Building on new resources and innovation

Since the Cop 21 held in Paris in 2015, concerns about environmental protection have increased. Following Jean-Marc Jancovici, a polytechnician and co-founding partner of Carbon 4, who is campaigning for the transition to a decarbonized economy and adaptation to climate change, the Africa Renewable Energy Initiative has reaffirmed its ambitions. Thus, the organization (Arei), which held its board of directors meeting during the first African Renewable Energy Forum in Guinea, has set forecasts for the production of 10 gigawatts of clean energy before 2020 and 300 gigawatts by 2030. Led by the Guinean president, Alpha Condé, the initiative intends to accelerate the exploitation of solar, wind and hydraulic power in order to achieve full autonomy by 2030.

With regard to innovations, three main technological regimes will have a serious impact on Africa’s transformation in the coming decades; agricultural biotechnology, health and health innovation systems and new energy technologies; particularly low-carbon and climate-friendly technologies.

The emergence of new African leaders

To make Africa’s economic development efficient for the 2020-2030 decade, the continent will need new leaders, who are exclusively concerned with the development of the majority and not with preserving the achievements of certain minorities as has been the case in the past.
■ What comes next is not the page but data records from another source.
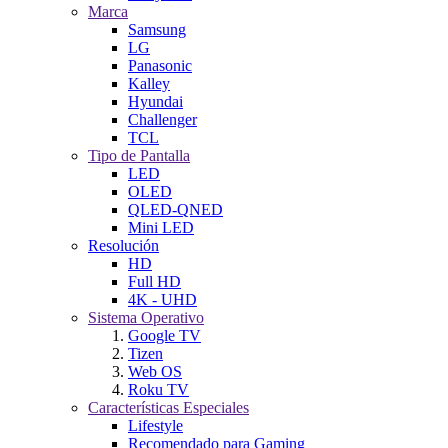
Marca
Samsung
LG
Panasonic
Kalley
Hyundai
Challenger
TCL
Tipo de Pantalla
LED
OLED
QLED-QNED
Mini LED
Resolución
HD
Full HD
4K - UHD
Sistema Operativo
Google TV
Tizen
Web OS
Roku TV
Características Especiales
Lifestyle
Recomendado para Gaming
Beyond the emergence of isolated personalities, Africa will therefore need to see the emergence of new communities of leaders, capable of taking it beyond the threshold of modernity and prosperity. In this particular case, the birth of new schools and leadership training on the continent is more than salutary. Like the founding fathers, Thomas Sankara (Burkina Faso), Ahmed Sékou Touré (Guinea), Modibo Keita (Mali) and Kwame Nkrumah (Ghana), who laid the foundations for the real development of the continent, they quickly took on the difficult task of finding a favorable outcome from which the black continent could play a leading role on the international scene.

Divided into three classes, politicians, business leaders and intellectual elites, who with the help of social networks that have become a means of communication that did not exist 20 years ago in Africa, this new generation has many personalities who are capable of taking up several challenges to build a better Africa. These personalities are asserting themselves as those of the fragmentation of space, history and knowledge, the rebuilding of the postcolonial State, the promotion of genuine democracy and human rights and the establishment of new conditions of peace and freedom, the guarantee of sustainable development. They include Abiy Ahmed of Ethiopia, Julius Malema and Lindidiwe Mazibuko of South Africa, Ousmane Sonko of Senegal, Proscovia Oromait of Uganda, who was only 19 years old in 2012 when she became the world’s youngest member of parliament, and Nelson Chamisa of Zimbabwe.

In addition to the political elites, there is also the emergence of African intellectual elites who want to participate in the completion of the emancipation of the continent through the birth of a decolonized African thought. Among these are the Ghanaian Kwame Anthony Appiah, the Senegalese Ousmane Bachir Diagne and Felwine Sarr, the Cameroonians Achille Mbembe and Jean-Godefroy Bidima, the Zimbabwean Sabelo Ndlovu-Gatsheni, the Togolese Kako Nubukpo and the Franco-Cameroonian Léonora Mianoet and Franco-Congolese Nadia Yala Kisukidi. Businessmen, company managers also participate in this class of new leaders whose contribution to complete the emergence of the continent cannot be denied. The Nigerian Aliko Dangote, the richest man on the continent, is a good symbol in this category.

For all these personalities, “there is/will be no prosperity without a dynamic, diversified and truly competitive policy based on excellence, transparency and commitment to the public good”.